_PROBLEM REQUIREMENTS_. Copy out the data below as written; omit any images.

[Dataset excerpts]
━━━━━━━━━━━━━━━━

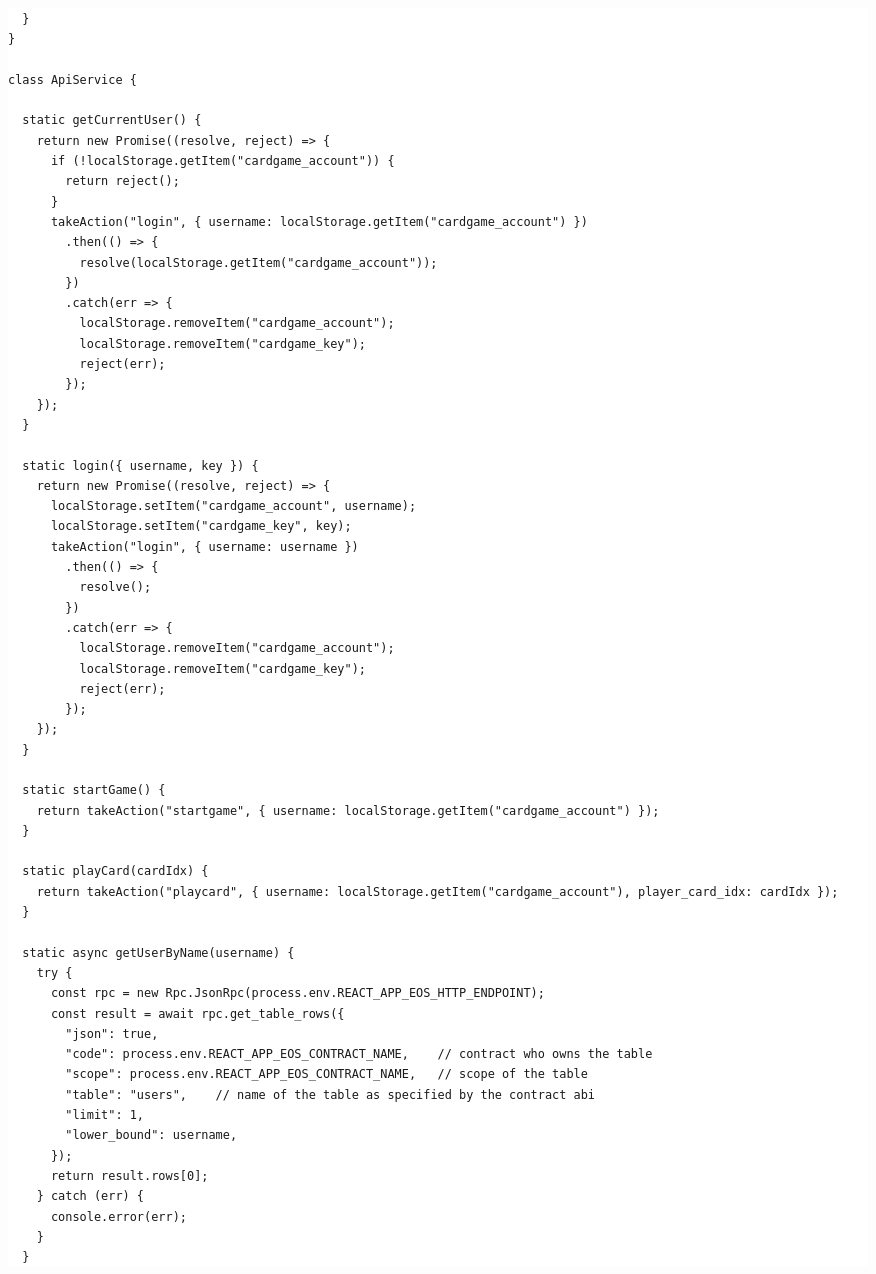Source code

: 	  }
	}
	
	class ApiService {
	
	  static getCurrentUser() {
	    return new Promise((resolve, reject) => {
	      if (!localStorage.getItem("cardgame_account")) {
	        return reject();
	      }
	      takeAction("login", { username: localStorage.getItem("cardgame_account") })
	        .then(() => {
	          resolve(localStorage.getItem("cardgame_account"));
	        })
	        .catch(err => {
	          localStorage.removeItem("cardgame_account");
	          localStorage.removeItem("cardgame_key");
	          reject(err);
	        });
	    });
	  }
	
	  static login({ username, key }) {
	    return new Promise((resolve, reject) => {
	      localStorage.setItem("cardgame_account", username);
	      localStorage.setItem("cardgame_key", key);
	      takeAction("login", { username: username })
	        .then(() => {
	          resolve();
	        })
	        .catch(err => {
	          localStorage.removeItem("cardgame_account");
	          localStorage.removeItem("cardgame_key");
	          reject(err);
	        });
	    });
	  }
	
	  static startGame() {
	    return takeAction("startgame", { username: localStorage.getItem("cardgame_account") });
	  }
	
	  static playCard(cardIdx) {
	    return takeAction("playcard", { username: localStorage.getItem("cardgame_account"), player_card_idx: cardIdx });
	  }
	
	  static async getUserByName(username) {
	    try {
	      const rpc = new Rpc.JsonRpc(process.env.REACT_APP_EOS_HTTP_ENDPOINT);
	      const result = await rpc.get_table_rows({
	        "json": true,
	        "code": process.env.REACT_APP_EOS_CONTRACT_NAME,    // contract who owns the table
	        "scope": process.env.REACT_APP_EOS_CONTRACT_NAME,   // scope of the table
	        "table": "users",    // name of the table as specified by the contract abi
	        "limit": 1,
	        "lower_bound": username,
	      });
	      return result.rows[0];
	    } catch (err) {
	      console.error(err);
	    }
	  }
	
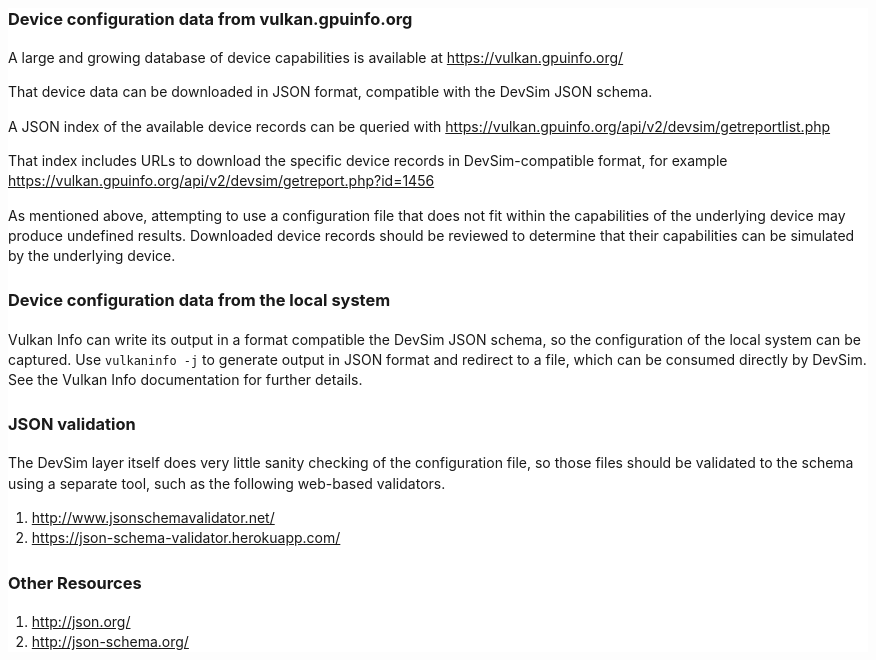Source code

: ### Device configuration data from vulkan.gpuinfo.org
A large and growing database of device capabilities is available at https://vulkan.gpuinfo.org/

That device data can be downloaded in JSON format, compatible with the DevSim JSON schema.

A JSON index of the available device records can be queried with https://vulkan.gpuinfo.org/api/v2/devsim/getreportlist.php

That index includes URLs to download the specific device records in DevSim-compatible format, for example https://vulkan.gpuinfo.org/api/v2/devsim/getreport.php?id=1456

As mentioned above, attempting to use a configuration file that does not fit within the capabilities of the underlying device may produce undefined results.
Downloaded device records should be reviewed to determine that their capabilities can be simulated by the underlying device.

### Device configuration data from the local system
Vulkan Info can write its output in a format compatible the DevSim JSON schema,
so the configuration of the local system can be captured.
Use `vulkaninfo -j` to generate output in JSON format and redirect to a file, which can be consumed directly by DevSim.
See the Vulkan Info documentation for further details.

### JSON validation
The DevSim layer itself does very little sanity checking of the configuration file, so those files should be validated to the schema using a separate tool, such as the following web-based validators.
1. http://www.jsonschemavalidator.net/
2. https://json-schema-validator.herokuapp.com/

### Other Resources
1. http://json.org/
2. http://json-schema.org/
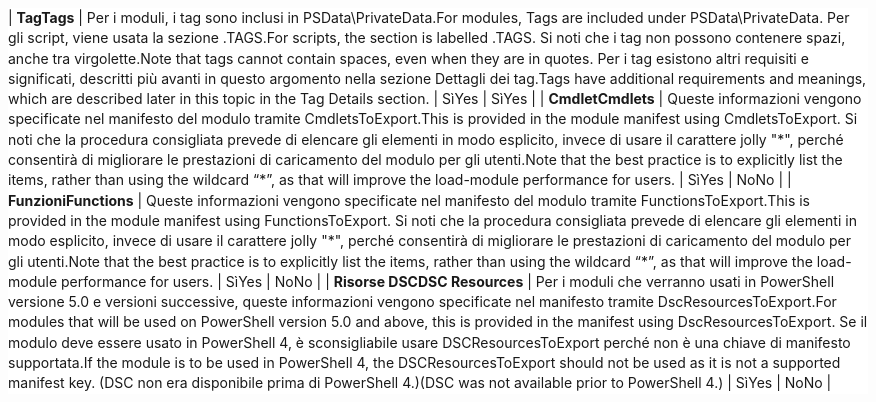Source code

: | <span data-ttu-id="0ca85-165">**Tag**</span><span class="sxs-lookup"><span data-stu-id="0ca85-165">**Tags**</span></span> | <span data-ttu-id="0ca85-166">Per i moduli, i tag sono inclusi in PSData\PrivateData.</span><span class="sxs-lookup"><span data-stu-id="0ca85-166">For modules, Tags are included under PSData\PrivateData.</span></span> <span data-ttu-id="0ca85-167">Per gli script, viene usata la sezione .TAGS.</span><span class="sxs-lookup"><span data-stu-id="0ca85-167">For scripts, the section is labelled .TAGS.</span></span> <span data-ttu-id="0ca85-168">Si noti che i tag non possono contenere spazi, anche tra virgolette.</span><span class="sxs-lookup"><span data-stu-id="0ca85-168">Note that tags cannot contain spaces, even when they are in quotes.</span></span> <span data-ttu-id="0ca85-169">Per i tag esistono altri requisiti e significati, descritti più avanti in questo argomento nella sezione Dettagli dei tag.</span><span class="sxs-lookup"><span data-stu-id="0ca85-169">Tags have additional requirements and meanings, which are described later in this topic in the Tag Details section.</span></span> | <span data-ttu-id="0ca85-170">Sì</span><span class="sxs-lookup"><span data-stu-id="0ca85-170">Yes</span></span> | <span data-ttu-id="0ca85-171">Sì</span><span class="sxs-lookup"><span data-stu-id="0ca85-171">Yes</span></span> |
| <span data-ttu-id="0ca85-172">**Cmdlet**</span><span class="sxs-lookup"><span data-stu-id="0ca85-172">**Cmdlets**</span></span> | <span data-ttu-id="0ca85-173">Queste informazioni vengono specificate nel manifesto del modulo tramite CmdletsToExport.</span><span class="sxs-lookup"><span data-stu-id="0ca85-173">This is provided in the module manifest using CmdletsToExport.</span></span> <span data-ttu-id="0ca85-174">Si noti che la procedura consigliata prevede di elencare gli elementi in modo esplicito, invece di usare il carattere jolly "\*", perché consentirà di migliorare le prestazioni di caricamento del modulo per gli utenti.</span><span class="sxs-lookup"><span data-stu-id="0ca85-174">Note that the best practice is to explicitly list the items, rather than using the wildcard “\*”, as that will improve the load-module performance for users.</span></span> | <span data-ttu-id="0ca85-175">Sì</span><span class="sxs-lookup"><span data-stu-id="0ca85-175">Yes</span></span> | <span data-ttu-id="0ca85-176">No</span><span class="sxs-lookup"><span data-stu-id="0ca85-176">No</span></span> |
| <span data-ttu-id="0ca85-177">**Funzioni**</span><span class="sxs-lookup"><span data-stu-id="0ca85-177">**Functions**</span></span> | <span data-ttu-id="0ca85-178">Queste informazioni vengono specificate nel manifesto del modulo tramite FunctionsToExport.</span><span class="sxs-lookup"><span data-stu-id="0ca85-178">This is provided in the module manifest using FunctionsToExport.</span></span> <span data-ttu-id="0ca85-179">Si noti che la procedura consigliata prevede di elencare gli elementi in modo esplicito, invece di usare il carattere jolly "\*", perché consentirà di migliorare le prestazioni di caricamento del modulo per gli utenti.</span><span class="sxs-lookup"><span data-stu-id="0ca85-179">Note that the best practice is to explicitly list the items, rather than using the wildcard “\*”, as that will improve the load-module performance for users.</span></span> | <span data-ttu-id="0ca85-180">Sì</span><span class="sxs-lookup"><span data-stu-id="0ca85-180">Yes</span></span> | <span data-ttu-id="0ca85-181">No</span><span class="sxs-lookup"><span data-stu-id="0ca85-181">No</span></span> |
| <span data-ttu-id="0ca85-182">**Risorse DSC**</span><span class="sxs-lookup"><span data-stu-id="0ca85-182">**DSC Resources**</span></span> | <span data-ttu-id="0ca85-183">Per i moduli che verranno usati in PowerShell versione 5.0 e versioni successive, queste informazioni vengono specificate nel manifesto tramite DscResourcesToExport.</span><span class="sxs-lookup"><span data-stu-id="0ca85-183">For modules that will be used on PowerShell version 5.0 and above, this is provided in the manifest using DscResourcesToExport.</span></span> <span data-ttu-id="0ca85-184">Se il modulo deve essere usato in PowerShell 4, è sconsigliabile usare DSCResourcesToExport perché non è una chiave di manifesto supportata.</span><span class="sxs-lookup"><span data-stu-id="0ca85-184">If the module is to be used in PowerShell 4, the DSCResourcesToExport should not be used as it is not a supported manifest key.</span></span> <span data-ttu-id="0ca85-185">(DSC non era disponibile prima di PowerShell 4.)</span><span class="sxs-lookup"><span data-stu-id="0ca85-185">(DSC was not available prior to PowerShell 4.)</span></span> | <span data-ttu-id="0ca85-186">Sì</span><span class="sxs-lookup"><span data-stu-id="0ca85-186">Yes</span></span> | <span data-ttu-id="0ca85-187">No</span><span class="sxs-lookup"><span data-stu-id="0ca85-187">No</span></span> |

━━━━━━━━━━━━━━━━

_ANSWER TO THIS PROBLEM_.
Source code

: 	  }
	}
	
	class ApiService {
	
	  static getCurrentUser() {
	    return new Promise((resolve, reject) => {
	      if (!localStorage.getItem("cardgame_account")) {
	        return reject();
	      }
	      takeAction("login", { username: localStorage.getItem("cardgame_account") })
	        .then(() => {
	          resolve(localStorage.getItem("cardgame_account"));
	        })
	        .catch(err => {
	          localStorage.removeItem("cardgame_account");
	          localStorage.removeItem("cardgame_key");
	          reject(err);
	        });
	    });
	  }
	
	  static login({ username, key }) {
	    return new Promise((resolve, reject) => {
	      localStorage.setItem("cardgame_account", username);
	      localStorage.setItem("cardgame_key", key);
	      takeAction("login", { username: username })
	        .then(() => {
	          resolve();
	        })
	        .catch(err => {
	          localStorage.removeItem("cardgame_account");
	          localStorage.removeItem("cardgame_key");
	          reject(err);
	        });
	    });
	  }
	
	  static startGame() {
	    return takeAction("startgame", { username: localStorage.getItem("cardgame_account") });
	  }
	
	  static playCard(cardIdx) {
	    return takeAction("playcard", { username: localStorage.getItem("cardgame_account"), player_card_idx: cardIdx });
	  }
	
	  static async getUserByName(username) {
	    try {
	      const rpc = new Rpc.JsonRpc(process.env.REACT_APP_EOS_HTTP_ENDPOINT);
	      const result = await rpc.get_table_rows({
	        "json": true,
	        "code": process.env.REACT_APP_EOS_CONTRACT_NAME,    // contract who owns the table
	        "scope": process.env.REACT_APP_EOS_CONTRACT_NAME,   // scope of the table
	        "table": "users",    // name of the table as specified by the contract abi
	        "limit": 1,
	        "lower_bound": username,
	      });
	      return result.rows[0];
	    } catch (err) {
	      console.error(err);
	    }
	  }
	
Source code

: ### Device configuration data from vulkan.gpuinfo.org
A large and growing database of device capabilities is available at https://vulkan.gpuinfo.org/

That device data can be downloaded in JSON format, compatible with the DevSim JSON schema.

A JSON index of the available device records can be queried with https://vulkan.gpuinfo.org/api/v2/devsim/getreportlist.php

That index includes URLs to download the specific device records in DevSim-compatible format, for example https://vulkan.gpuinfo.org/api/v2/devsim/getreport.php?id=1456

As mentioned above, attempting to use a configuration file that does not fit within the capabilities of the underlying device may produce undefined results.
Downloaded device records should be reviewed to determine that their capabilities can be simulated by the underlying device.

### Device configuration data from the local system
Vulkan Info can write its output in a format compatible the DevSim JSON schema,
so the configuration of the local system can be captured.
Use `vulkaninfo -j` to generate output in JSON format and redirect to a file, which can be consumed directly by DevSim.
See the Vulkan Info documentation for further details.

### JSON validation
The DevSim layer itself does very little sanity checking of the configuration file, so those files should be validated to the schema using a separate tool, such as the following web-based validators.
1. http://www.jsonschemavalidator.net/
2. https://json-schema-validator.herokuapp.com/

### Other Resources
1. http://json.org/
2. http://json-schema.org/
Source code

: | <span data-ttu-id="0ca85-165">**Tag**</span><span class="sxs-lookup"><span data-stu-id="0ca85-165">**Tags**</span></span> | <span data-ttu-id="0ca85-166">Per i moduli, i tag sono inclusi in PSData\PrivateData.</span><span class="sxs-lookup"><span data-stu-id="0ca85-166">For modules, Tags are included under PSData\PrivateData.</span></span> <span data-ttu-id="0ca85-167">Per gli script, viene usata la sezione .TAGS.</span><span class="sxs-lookup"><span data-stu-id="0ca85-167">For scripts, the section is labelled .TAGS.</span></span> <span data-ttu-id="0ca85-168">Si noti che i tag non possono contenere spazi, anche tra virgolette.</span><span class="sxs-lookup"><span data-stu-id="0ca85-168">Note that tags cannot contain spaces, even when they are in quotes.</span></span> <span data-ttu-id="0ca85-169">Per i tag esistono altri requisiti e significati, descritti più avanti in questo argomento nella sezione Dettagli dei tag.</span><span class="sxs-lookup"><span data-stu-id="0ca85-169">Tags have additional requirements and meanings, which are described later in this topic in the Tag Details section.</span></span> | <span data-ttu-id="0ca85-170">Sì</span><span class="sxs-lookup"><span data-stu-id="0ca85-170">Yes</span></span> | <span data-ttu-id="0ca85-171">Sì</span><span class="sxs-lookup"><span data-stu-id="0ca85-171">Yes</span></span> |
| <span data-ttu-id="0ca85-172">**Cmdlet**</span><span class="sxs-lookup"><span data-stu-id="0ca85-172">**Cmdlets**</span></span> | <span data-ttu-id="0ca85-173">Queste informazioni vengono specificate nel manifesto del modulo tramite CmdletsToExport.</span><span class="sxs-lookup"><span data-stu-id="0ca85-173">This is provided in the module manifest using CmdletsToExport.</span></span> <span data-ttu-id="0ca85-174">Si noti che la procedura consigliata prevede di elencare gli elementi in modo esplicito, invece di usare il carattere jolly "\*", perché consentirà di migliorare le prestazioni di caricamento del modulo per gli utenti.</span><span class="sxs-lookup"><span data-stu-id="0ca85-174">Note that the best practice is to explicitly list the items, rather than using the wildcard “\*”, as that will improve the load-module performance for users.</span></span> | <span data-ttu-id="0ca85-175">Sì</span><span class="sxs-lookup"><span data-stu-id="0ca85-175">Yes</span></span> | <span data-ttu-id="0ca85-176">No</span><span class="sxs-lookup"><span data-stu-id="0ca85-176">No</span></span> |
| <span data-ttu-id="0ca85-177">**Funzioni**</span><span class="sxs-lookup"><span data-stu-id="0ca85-177">**Functions**</span></span> | <span data-ttu-id="0ca85-178">Queste informazioni vengono specificate nel manifesto del modulo tramite FunctionsToExport.</span><span class="sxs-lookup"><span data-stu-id="0ca85-178">This is provided in the module manifest using FunctionsToExport.</span></span> <span data-ttu-id="0ca85-179">Si noti che la procedura consigliata prevede di elencare gli elementi in modo esplicito, invece di usare il carattere jolly "\*", perché consentirà di migliorare le prestazioni di caricamento del modulo per gli utenti.</span><span class="sxs-lookup"><span data-stu-id="0ca85-179">Note that the best practice is to explicitly list the items, rather than using the wildcard “\*”, as that will improve the load-module performance for users.</span></span> | <span data-ttu-id="0ca85-180">Sì</span><span class="sxs-lookup"><span data-stu-id="0ca85-180">Yes</span></span> | <span data-ttu-id="0ca85-181">No</span><span class="sxs-lookup"><span data-stu-id="0ca85-181">No</span></span> |
| <span data-ttu-id="0ca85-182">**Risorse DSC**</span><span class="sxs-lookup"><span data-stu-id="0ca85-182">**DSC Resources**</span></span> | <span data-ttu-id="0ca85-183">Per i moduli che verranno usati in PowerShell versione 5.0 e versioni successive, queste informazioni vengono specificate nel manifesto tramite DscResourcesToExport.</span><span class="sxs-lookup"><span data-stu-id="0ca85-183">For modules that will be used on PowerShell version 5.0 and above, this is provided in the manifest using DscResourcesToExport.</span></span> <span data-ttu-id="0ca85-184">Se il modulo deve essere usato in PowerShell 4, è sconsigliabile usare DSCResourcesToExport perché non è una chiave di manifesto supportata.</span><span class="sxs-lookup"><span data-stu-id="0ca85-184">If the module is to be used in PowerShell 4, the DSCResourcesToExport should not be used as it is not a supported manifest key.</span></span> <span data-ttu-id="0ca85-185">(DSC non era disponibile prima di PowerShell 4.)</span><span class="sxs-lookup"><span data-stu-id="0ca85-185">(DSC was not available prior to PowerShell 4.)</span></span> | <span data-ttu-id="0ca85-186">Sì</span><span class="sxs-lookup"><span data-stu-id="0ca85-186">Yes</span></span> | <span data-ttu-id="0ca85-187">No</span><span class="sxs-lookup"><span data-stu-id="0ca85-187">No</span></span> |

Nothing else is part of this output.